Deceptions, which is Frayn's second novel, is literary fiction, but it could equally fall into the thriller camp because the narrative is so fast-paced and so well plotted it is next to impossible to put the book down. I read it in two sittings.
The nub of the story is one we have all heard before -- the disappearance of a child -- but Frayn tells it in a new and fresh way. She does this by making the almost step-father the narrator, which lends the story a rather detached, almost cold, tone. And mid-way through -- and this is not a plot spoiler -- there is news of the child's fate, so that you are not left in limbo, wondering what has happened.
Deceptions opens on the day that 12-year-old Dan fails to return from his comprehensive school in West London. During the course of the police investigation, it seems more and more likely that he merely ran away. There are insinuations that Dan's position as the sole male in the household, usurped by the impending wedding of his widowed mother, Annie, to Julian, an art consultant and narrator of the story, may have given him reason to flee. This theory is further supported by Dan's recent bad behaviour at school where he has fallen in with a rather hostile and dubious bunch of under-achieving students.
But it is not so much the potential cause of Dan's disappearance that Frayn trains her eye: it is the outfall of his loss on his mother and, in turn, her relationship with Julian. I imagine Annie's behaviour is fairly natural of any mother who loses a child in strange circumstances: she never loses hope of a possible return. Julian, on the other hand, wants her to move on, and to come to terms with the notion that Dan may, in fact, be dead.
Over the past three years I had formed my own theory about Dan's disappearance. [...] At first I tried various circumspect means of broaching the subject, yet she was resolute in refusing to pick up on any of my cautious overtures. Each time I had to overcome a deep aversion to actually articulating the subject we had for so long tiptoed around. But eventually I took myself in hand by preparing a little speech, which I delivered one evening before my courage could fail me.

**WORK REQUIRED:**
Could you continue the review of the novel Deceptions, picking up right after its last sentence?

**DATA:**
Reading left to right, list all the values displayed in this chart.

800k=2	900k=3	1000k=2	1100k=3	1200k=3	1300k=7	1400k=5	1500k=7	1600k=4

**WRITTEN RESPONSE:**
The outfall of this speech, which is almost as devastating as Dan's disappearance, is long-lasting, because once the words have been said, they cannot be unsaid. For Julian, this is a recurring issue: how does he say the things that need to be said without being diminished in the eyes of Annie, whom he loves so much?
The over-riding theme, however, is the small deceptions we tell ourselves in order not to address the underlying cause of our sorrow or failings, because to do so would change things in irreversible ways. We see this in Annie's love for, and belief in, her son, as she refuses to acknowledge that maybe she doesn't know him as well as she thought.
There's a real humanity about this story -- and a truth about the ways in which we cope, not only with tragedy, but with day-to-day issues that challenge our perception of the world and our relationships with the people closest to us. And it feels incredibly authentic, perhaps because it was inspired by a true life case, the disappearance of Nicholas Barclay in 1994, whose fate remains unknown.